- [Directions]:
For the listing below, output exactly the lines from the line with "right hip: (205, 283)" up to and including the line with "left front paw: (477, 363)", and no other lines.

- - -

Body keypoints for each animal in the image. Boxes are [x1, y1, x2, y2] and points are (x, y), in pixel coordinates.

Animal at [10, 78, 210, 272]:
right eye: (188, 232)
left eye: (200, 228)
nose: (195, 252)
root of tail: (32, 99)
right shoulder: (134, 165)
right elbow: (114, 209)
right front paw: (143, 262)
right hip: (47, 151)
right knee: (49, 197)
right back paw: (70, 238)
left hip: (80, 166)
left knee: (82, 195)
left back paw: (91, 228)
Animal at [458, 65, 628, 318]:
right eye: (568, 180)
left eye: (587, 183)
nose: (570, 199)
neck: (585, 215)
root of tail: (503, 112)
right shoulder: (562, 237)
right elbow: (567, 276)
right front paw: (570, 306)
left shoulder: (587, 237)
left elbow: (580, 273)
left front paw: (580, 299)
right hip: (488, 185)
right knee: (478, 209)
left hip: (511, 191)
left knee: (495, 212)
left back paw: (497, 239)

- - -

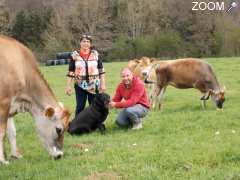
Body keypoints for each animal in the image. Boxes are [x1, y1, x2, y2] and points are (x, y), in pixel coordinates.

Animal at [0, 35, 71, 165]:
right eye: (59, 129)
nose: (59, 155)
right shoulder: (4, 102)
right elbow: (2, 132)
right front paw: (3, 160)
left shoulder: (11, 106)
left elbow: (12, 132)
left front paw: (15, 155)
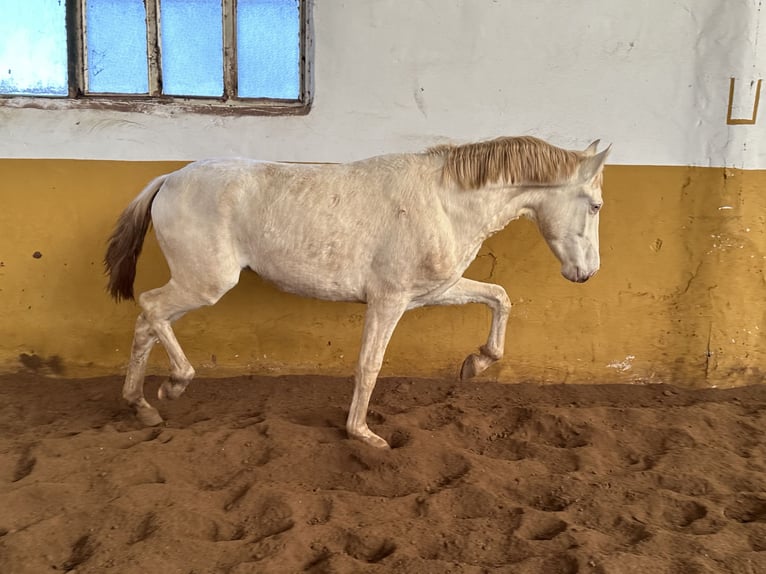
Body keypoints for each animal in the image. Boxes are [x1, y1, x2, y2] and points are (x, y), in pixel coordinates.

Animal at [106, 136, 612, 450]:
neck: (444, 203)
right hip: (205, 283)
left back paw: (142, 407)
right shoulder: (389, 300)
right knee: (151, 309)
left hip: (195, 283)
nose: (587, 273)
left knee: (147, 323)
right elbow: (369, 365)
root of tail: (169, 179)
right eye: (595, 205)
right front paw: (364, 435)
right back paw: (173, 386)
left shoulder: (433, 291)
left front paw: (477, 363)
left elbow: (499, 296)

- - -

- [Answer]:
right hip: (205, 283)
left back paw: (142, 407)
right shoulder: (389, 300)
right knee: (151, 309)
left hip: (195, 283)
nose: (587, 273)
left knee: (147, 323)
right elbow: (369, 365)
root of tail: (169, 179)
right eye: (595, 205)
right front paw: (364, 435)
right back paw: (173, 386)
left shoulder: (433, 291)
left front paw: (477, 363)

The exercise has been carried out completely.